Damon’s Story: Taking Advantage of Everything Waterford Place Offers

‘It helps to talk to others who are going through the same thing’
Damon Schultz takes advantage of everything Waterford Place offers

Damon Schultz was just 54 when he was diagnosed with leiomyosarcoma,  a rare type of cancer that develops in soft muscle tissue. Only about 1,500 people receive this diagnosis each year. He was stage 4.

When he got the news, he said it felt like someone had punched him. 

“The diagnosis was shocking,” he says. “All sorts of things go through your head. It really messes with your mind.”
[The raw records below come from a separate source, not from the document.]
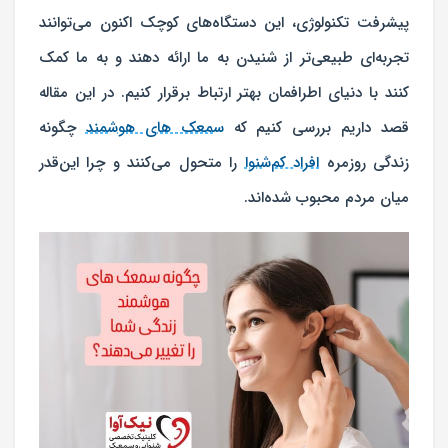
پیشرفت تکنولوژی، این دستگاه‌های کوچک اکنون می‌توانند
تجربه‌ای طبیعی‌تر از شنیدن به ما ارائه دهند و به ما کمک
کنند با دنیای اطرافمان بهتر ارتباط برقرار کنیم. در این مقاله
قصد داریم بررسی کنیم که
سمعک‌ های هوشمند
چگونه
زندگی روزمره
افراد کم‌شنوا
را متحول می‌کنند و چرا این‌قدر
میان مردم محبوب شده‌اند.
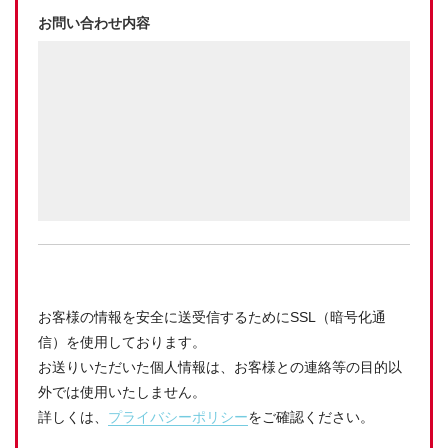
お問い合わせ内容
お客様の情報を安全に送受信するためにSSL（暗号化通
信）を使用しております。
お送りいただいた個人情報は、お客様との連絡等の目的以
外では使用いたしません。
詳しくは、
プライバシーポリシー
をご確認ください。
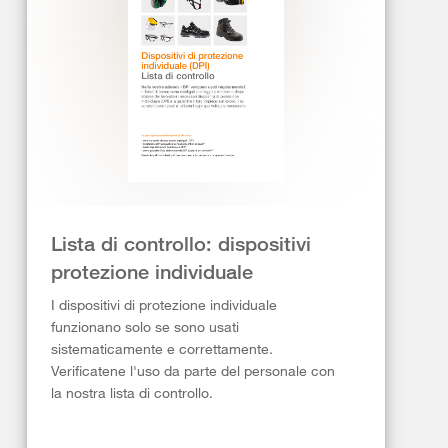
Lista di controllo: dispositivi
protezione individuale
I dispositivi di protezione individuale
funzionano solo se sono usati
sistematicamente e correttamente.
Verificatene l'uso da parte del personale con
la nostra lista di controllo.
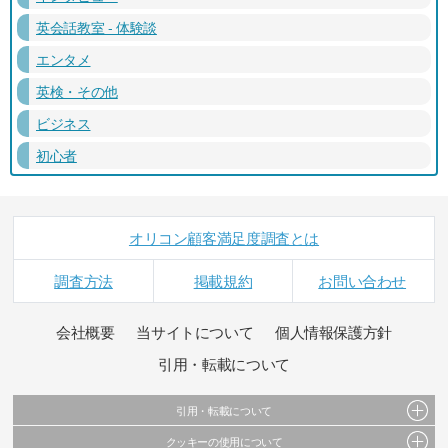
英会話教室 - 体験談
エンタメ
英検・その他
ビジネス
初心者
オリコン顧客満足度調査とは
調査方法
掲載規約
お問い合わせ
会社概要
当サイトについて
個人情報保護方針
引用・転載について
引用・転載について
クッキーの使用について
当サイトで公開されている情報（文字、写真、イラスト、画像データ等）及びこれらの配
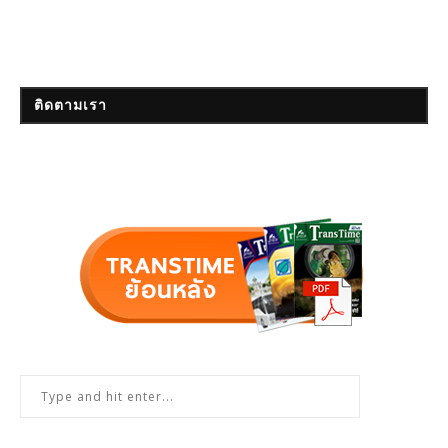
ติดตามเรา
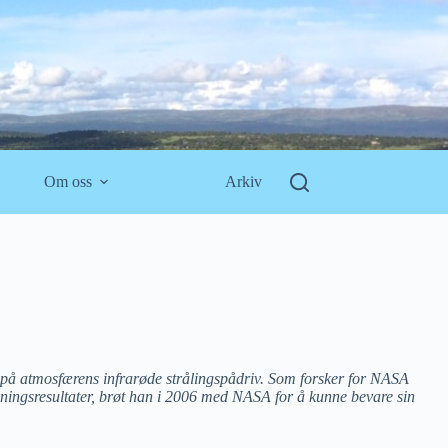
Om oss
Arkiv
på atmosfærens infrarøde strålingspådriv. Som forsker for NASA
kningsresultater, brøt han i 2006 med NASA for å kunne bevare sin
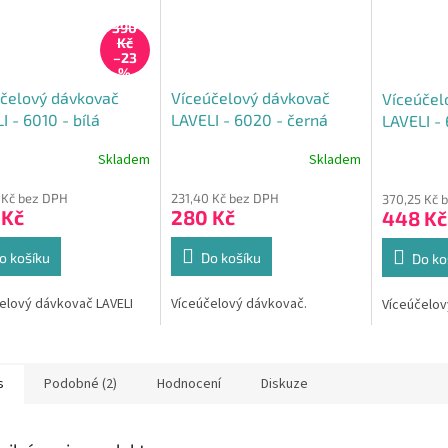
390
Kč
–23
%
čelový dávkovač
Víceúčelový dávkovač
Víceúčel
I - 6010 - bílá
LAVELI - 6020 - černá
LAVELI - 
Skladem
Skladem
rné
Průměrné
Průměrné
cení
hodnocení
hodnocení
 Kč bez DPH
231,40 Kč bez DPH
370,25 Kč 
ktu
produktu
produktu
 Kč
280 Kč
448 Kč
je
je
5,0
5,0
z
z
o košíku
Do košíku
Do ko
5
5
ček.
hvězdiček.
hvězdiček.
elový dávkovač LAVELI
Víceúčelový dávkovač.
Víceúčelov
s
Podobné (2)
Hodnocení
Diskuze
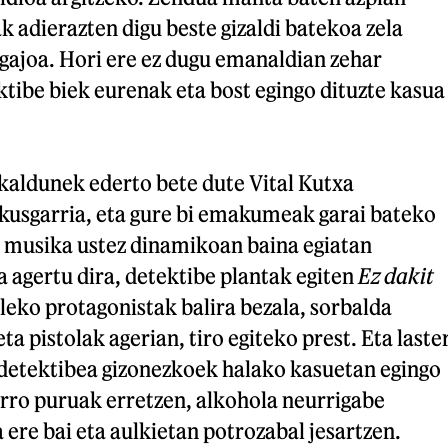
k adierazten digu beste gizaldi batekoa zela
ajoa. Hori ere ez dugu emanaldian zehar
ktibe biek eurenak eta bost egingo dituzte kasua
kaldunek ederto bete dute Vital Kutxa
ikusgarria, eta gure bi emakumeak garai bateko
o musika ustez dinamikoan baina egiatan
 agertu dira, detektibe plantak egiten
Ez dakit
leko protagonistak balira bezala, sorbalda
a pistolak agerian, tiro egiteko prest. Eta laste
 detektibea gizonezkoek halako kasuetan egingo
arro puruak erretzen, alkohola neurrigabe
 ere bai eta aulkietan potrozabal jesartzen.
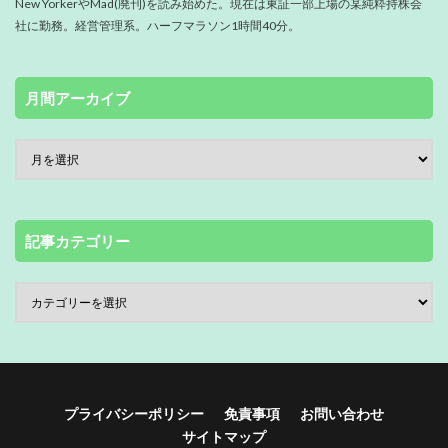
New YorkerやMad(廃刊)を読み始めた。現在は東証一部上場の某純粋持株会
社に勤務。経営管理系。ハーフマラソン1時間40分。
月間アーカイブ
記事カテゴリー
プライバシーポリシー
免責事項
お問い合わせ
サイトマップ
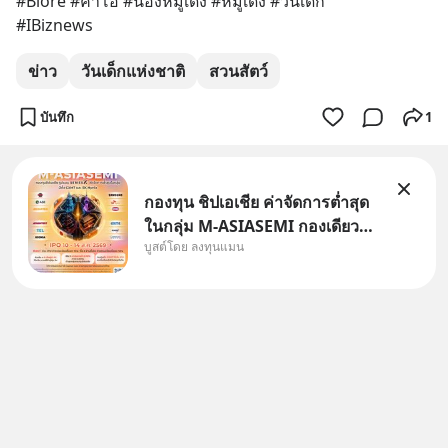
#Biore #คาโอ #น้องหมูเด้ง #หมูเด้ง #วันเด็ก
#IBiznews
ข่าว
วันเด็กแห่งชาติ
สวนสัตว์
บันทึก
1
กองทุน ชิปเอเชีย ค่าจัดการต่ำสุด
ในกลุ่ม M-ASIASEMI กองเดียว
บูสต์โดย ลงทุนแมน
ครบ มีทั้ง CXMT จากจีน TSMC
จากไต้หวัน SK Hynix จาก
เกาหลีใต้ Kioxia จากญี่ปุ่น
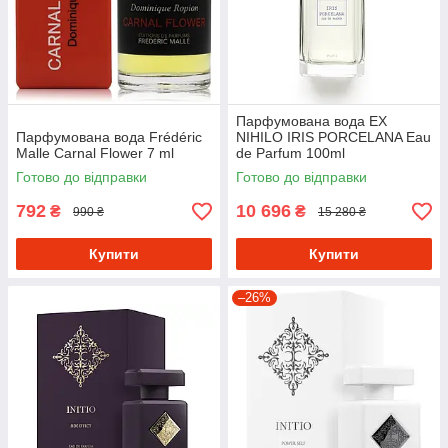
Парфумована вода EX
Парфумована вода Frédéric
NIHILO IRIS PORCELANA Eau
Malle Carnal Flower 7 ml
de Parfum 100ml
Готово до відправки
Готово до відправки
792
10 696
₴
₴
990 ₴
15 280 ₴
Купити
Купити
–26%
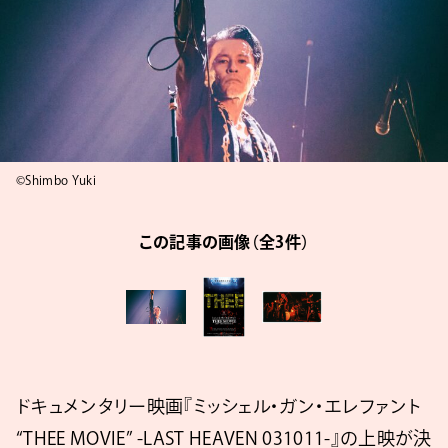
©Shimbo Yuki
この記事の画像（全3件）
ドキュメンタリー映画『ミッシェル・ガン・エレファント
“THEE MOVIE” -LAST HEAVEN 031011-』の上映が決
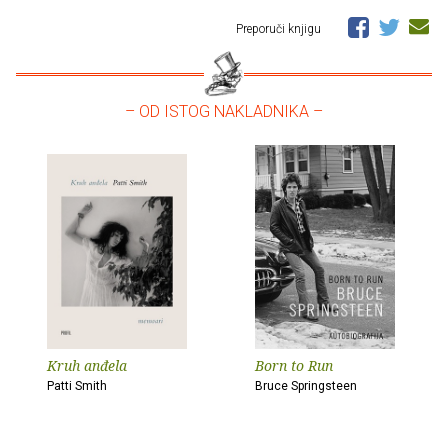
Preporuči knjigu
– OD ISTOG NAKLADNIKA –
Kruh anđela
Born to Run
Patti Smith
Bruce Springsteen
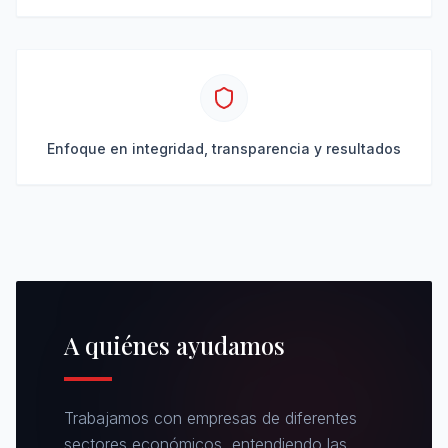
Enfoque en integridad, transparencia y resultados
A quiénes ayudamos
Trabajamos con empresas de diferentes
sectores económicos, entendiendo las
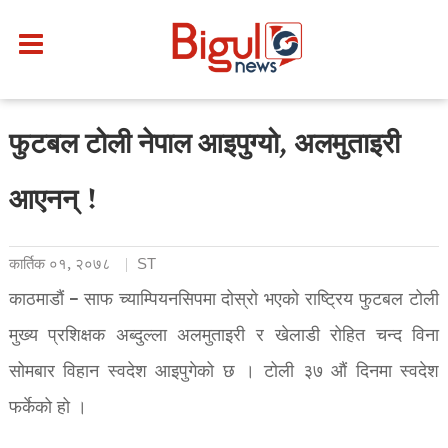
फुटबल टोली नेपाल आइपुग्यो, अलमुताइरी
आएनन् !
कार्तिक ०१, २०७८
ST
काठमाडौं – साफ च्याम्पियनसिपमा दोस्रो भएको राष्ट्रिय फुटबल टोली
मुख्य प्रशिक्षक अब्दुल्ला अलमुताइरी र खेलाडी रोहित चन्द विना
सोमबार विहान स्वदेश आइपुगेको छ । टोली ३७ औं दिनमा स्वदेश
फर्केको हो ।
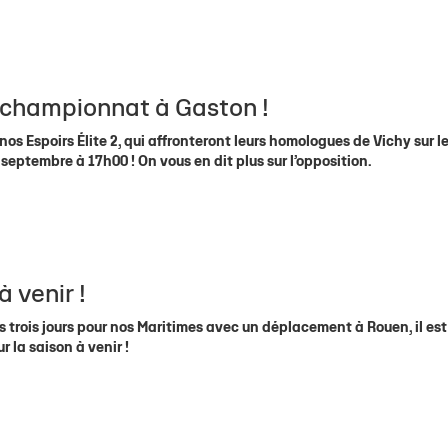
 résultats
La Tribune
La Tribune
Contact Hospitalités
Histoire du Club
NF2
Facebook
U18 É
Cale
 Centre de Formation
Saison après saison
RM2
Instagram
U18 (
Cla
lle Stade Rochelais
RF2
Twitter
U18 
Cal
e championnat à Gaston !
PRM
U15 É
3x3
U15(2
nos Espoirs Élite 2, qui affronteront leurs homologues de Vichy sur l
eptembre à 17h00 ! On vous en dit plus sur l’opposition.
Handibasket
U15 
U15 
U13 f
U13
à venir !
trois jours pour nos Maritimes avec un déplacement à Rouen, il est
ur la saison à venir !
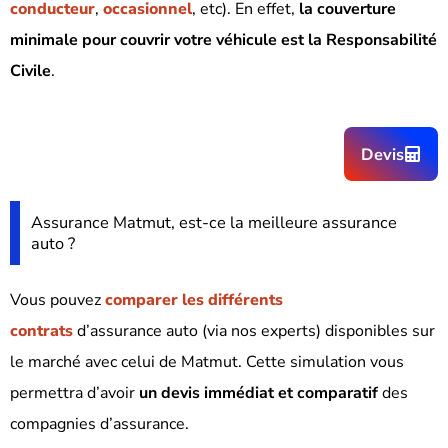
conducteur
,
occasionnel
, etc). En effet,
la couverture
minimale pour couvrir votre véhicule est la Responsabilité
Civile
.
Devis
Assurance Matmut, est-ce la meilleure assurance
auto ?
Vous pouvez
comparer les différents
contrats
d’assurance auto (via nos experts) disponibles sur
le marché avec celui de Matmut. Cette simulation vous
permettra d’avoir
un devis immédiat et comparatif
des
compagnies d’assurance.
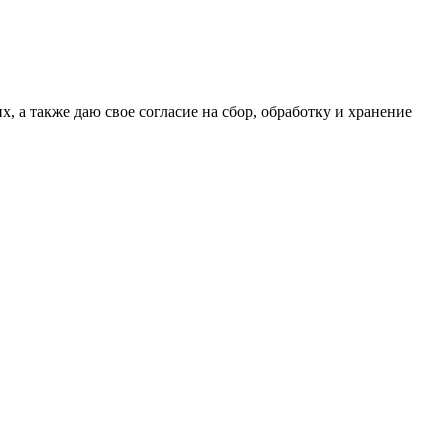
х, а также даю свое согласие на сбор, обработку и хранение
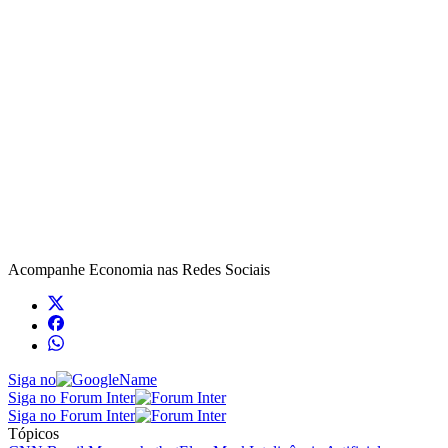
Acompanhe
Economia
nas Redes Sociais
Siga no
Siga no Forum Inter
Siga no Forum Inter
Tópicos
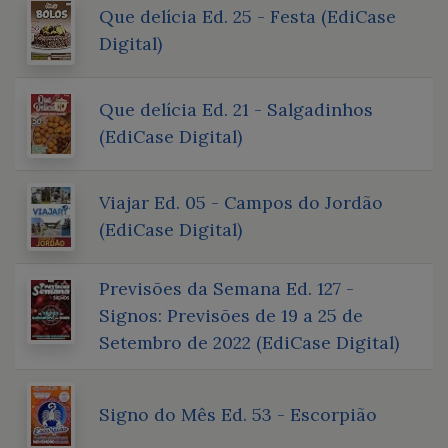
Que delícia Ed. 25 - Festa (EdiCase
Digital)
Que delícia Ed. 21 - Salgadinhos
(EdiCase Digital)
Viajar Ed. 05 - Campos do Jordão
(EdiCase Digital)
Previsões da Semana Ed. 127 -
Signos: Previsões de 19 a 25 de
Setembro de 2022 (EdiCase Digital)
Signo do Mês Ed. 53 - Escorpião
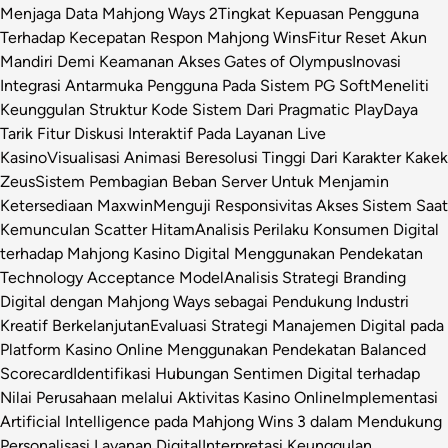
Menjaga Data Mahjong Ways 2
Tingkat Kepuasan Pengguna
Terhadap Kecepatan Respon Mahjong Wins
Fitur Reset Akun
Mandiri Demi Keamanan Akses Gates of Olympus
Inovasi
Integrasi Antarmuka Pengguna Pada Sistem PG Soft
Meneliti
Keunggulan Struktur Kode Sistem Dari Pragmatic Play
Daya
Tarik Fitur Diskusi Interaktif Pada Layanan Live
Kasino
Visualisasi Animasi Beresolusi Tinggi Dari Karakter Kakek
Zeus
Sistem Pembagian Beban Server Untuk Menjamin
Ketersediaan Maxwin
Menguji Responsivitas Akses Sistem Saat
Kemunculan Scatter Hitam
Analisis Perilaku Konsumen Digital
terhadap Mahjong Kasino Digital Menggunakan Pendekatan
Technology Acceptance Model
Analisis Strategi Branding
Digital dengan Mahjong Ways sebagai Pendukung Industri
Kreatif Berkelanjutan
Evaluasi Strategi Manajemen Digital pada
Platform Kasino Online Menggunakan Pendekatan Balanced
Scorecard
Identifikasi Hubungan Sentimen Digital terhadap
Nilai Perusahaan melalui Aktivitas Kasino Online
Implementasi
Artificial Intelligence pada Mahjong Wins 3 dalam Mendukung
Personalisasi Layanan Digital
Interpretasi Keunggulan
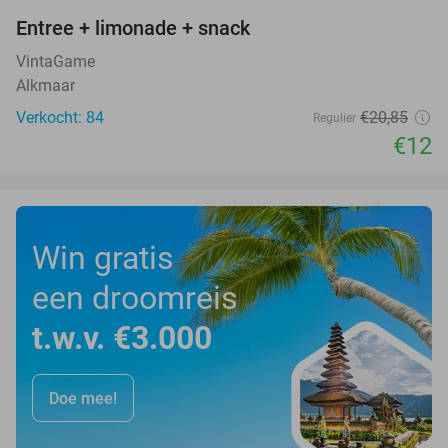
Entree + limonade + snack
42%
VintaGame
Alkmaar
Verkocht: 84
€20
,85
Regulier
€12
Win gratis
een droomreis
t.w.v. €3.000
Doe mee!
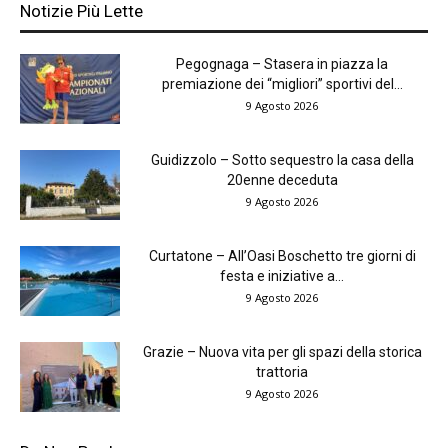
Notizie Più Lette
Pegognaga – Stasera in piazza la
premiazione dei “migliori” sportivi del...
9 Agosto 2026
Guidizzolo – Sotto sequestro la casa della
20enne deceduta
9 Agosto 2026
Curtatone – All’Oasi Boschetto tre giorni di
festa e iniziative a...
9 Agosto 2026
Grazie – Nuova vita per gli spazi della storica
trattoria
9 Agosto 2026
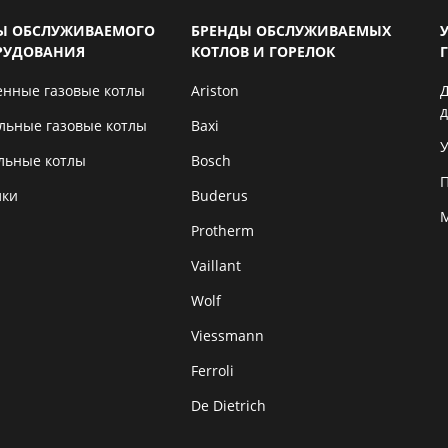
Ы ОБСЛУЖИВАЕМОГО
БРЕНДЫ ОБСЛУЖИВАЕМЫХ
РУДОВАНИЯ
КОТЛОВ И ГОРЕЛОК
енные газовые котлы
Ariston
льные газовые котлы
Baxi
У
льные котлы
Bosch
лки
Buderus
Protherm
Vaillant
Wolf
Viessmann
Ferroli
De Dietrich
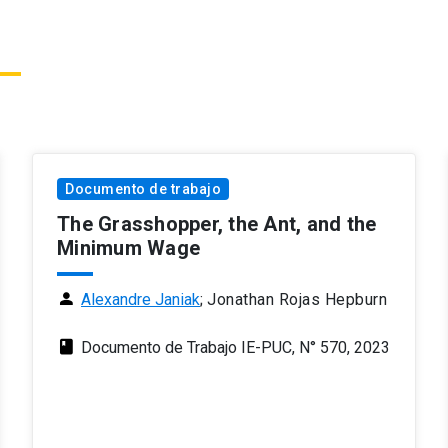
Documento de trabajo
The Grasshopper, the Ant, and the
Minimum Wage
person
Alexandre Janiak
;
Jonathan Rojas Hepburn
class
Documento de Trabajo IE-PUC, N° 570, 2023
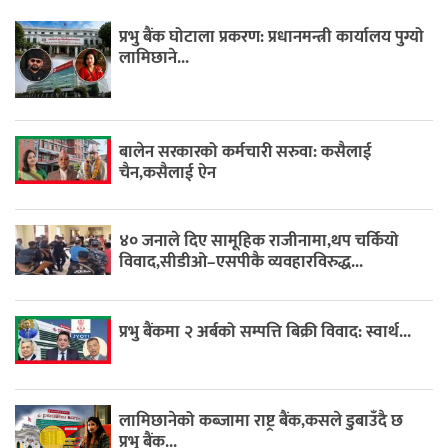
प्रभु बैंक घोटाला प्रकरण: प्रधानमन्त्री कार्यालय पुग्यो
लामिछाने...
बालेन सरकारको कर्मचारी सरुवा: कसैलाई
चैन,कसैलाई ऐन
४० जनाले दिए सामूहिक राजीनामा,थप चर्कियो
विवाद,सीडीओ–एसपीकै व्यवहारविरुद्ध...
प्रभु बैंकमा २ अर्बको सम्पत्ति बिक्री विवाद: स्वार्थ...
लामिछानेको कब्जामा राष्ट्र बैंक,कसले डुबाउँदै छ
प्रभु बैंक...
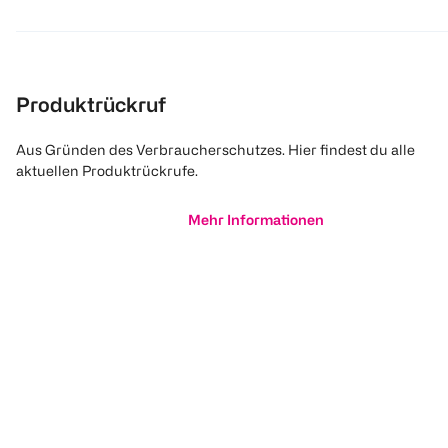
Produktrückruf
Aus Gründen des Verbraucherschutzes. Hier findest du alle
aktuellen Produktrückrufe.
Mehr Informationen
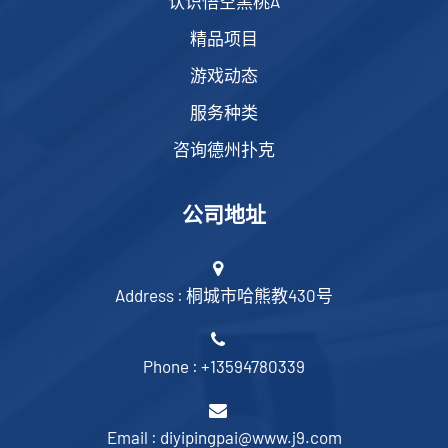
认识悟空黑桃A
精品项目
游戏动态
服务种类
咨询德州扑克
公司地址
Address : 桐城市哈熊教430号
Phone : +13594780339
Email : diyipingpai@www.j9.com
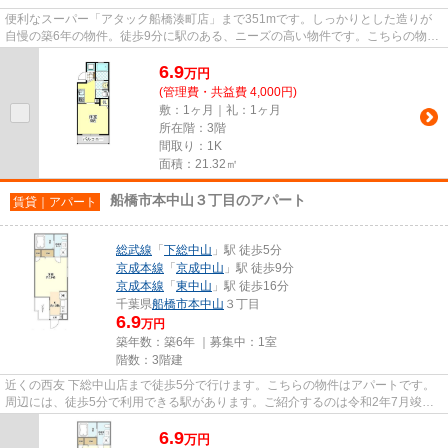
便利なスーパー「アタック船橋湊町店」まで351mです。しっかりとした造りが
自慢の築6年の物件。徒歩9分に駅のある、ニーズの高い物件です。こちらの物件
はアパートです。できるだけ早...
6.9
万
円
(管理費・共益費 4,000円)
敷：1ヶ月｜礼：1ヶ月
所在階：3階
間取り：1K
面積：21.32㎡
船橋市本中山３丁目のアパート
賃貸｜アパート
総武線
「
下総中山
」駅 徒歩5分
京成本線
「
京成中山
」駅 徒歩9分
京成本線
「
東中山
」駅 徒歩16分
千葉県
船橋市
本中山
３丁目
6.9
万円
築年数：築6年 ｜募集中：
1室
階数：3階建
近くの西友 下総中山店まで徒歩5分で行けます。こちらの物件はアパートです。
周辺には、徒歩5分で利用できる駅があります。ご紹介するのは令和2年7月竣
工・築6年の物件です。船橋市エ...
6.9
万
円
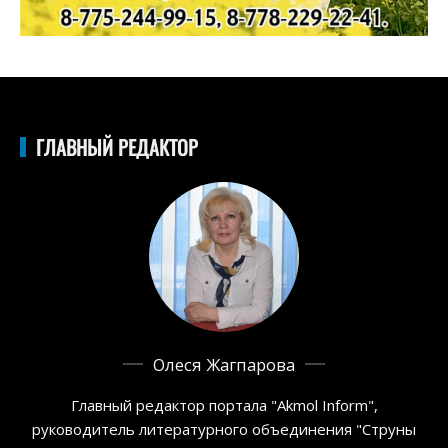
ГЛАВНЫЙ РЕДАКТОР
Олеся Жагпарова
Главный редактор портала "Akmol Inform",
руководитель литературного объединения "Струны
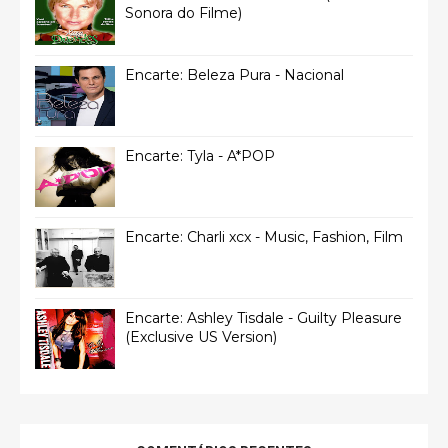
Sonora do Filme)
Encarte: Beleza Pura - Nacional
Encarte: Tyla - A*POP
Encarte: Charli xcx - Music, Fashion, Film
Encarte: Ashley Tisdale - Guilty Pleasure
(Exclusive US Version)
So when he learned about Waterford Place Cancer Resource Center, one of the things that jumped out at him was the opportunity to participate in a men’s discussion group.

“I thought, ‘That’s going to be good for me,’” he recalls.

An emotional outlet 

Damon received his diagnosis in November, began treatment in December and started attending the support group in January. He has been going ever since and says it has “definitely” helped him. The men’s group especially has given him emotional support and an outlet to talk.

“It’s good to talk to guys and hear different perspectives,” he says. “It helps to talk to others who are going through the same thing and to ask ‘How are you handling this?’ Building bonds is awesome.” 

He finds it encouraging to hear the stories of their journeys. Some of the men in the group have been fighting cancer for more than 20 years. Some are facing their third cancer.

“It helps put things in perspective,” he says, and it has helped him come to terms with his disease. 

“I’m going to live as long as I can with this,” he says, “so I’m going to take advantage of whatever is available to me.”

‘Doing it all’

Supported by philanthropical donations, Waterford Place provides services and support to anyone affected by a cancer diagnosis, at no cost to participants. The center offers a variety of alternative therapies, and Damon believes they help. He has tried sound healing, reiki, facials, massage and more. If it helps, he’s in. While a facial may not help with his cancer, he says it makes him feel good.

“It’s awesome,” he says. “Every one of the providers cares. They have their own stories that connect them to cancer.

“I’m doing it all,” he says, and he advises others dealing with cancer to do the same.

“Go to the support groups, talk, share and hear other people’s stories. It’s uplifting,” he says. “I’m an advocate of everything the facility offers. It gives a good perspective and a good frame of mind.”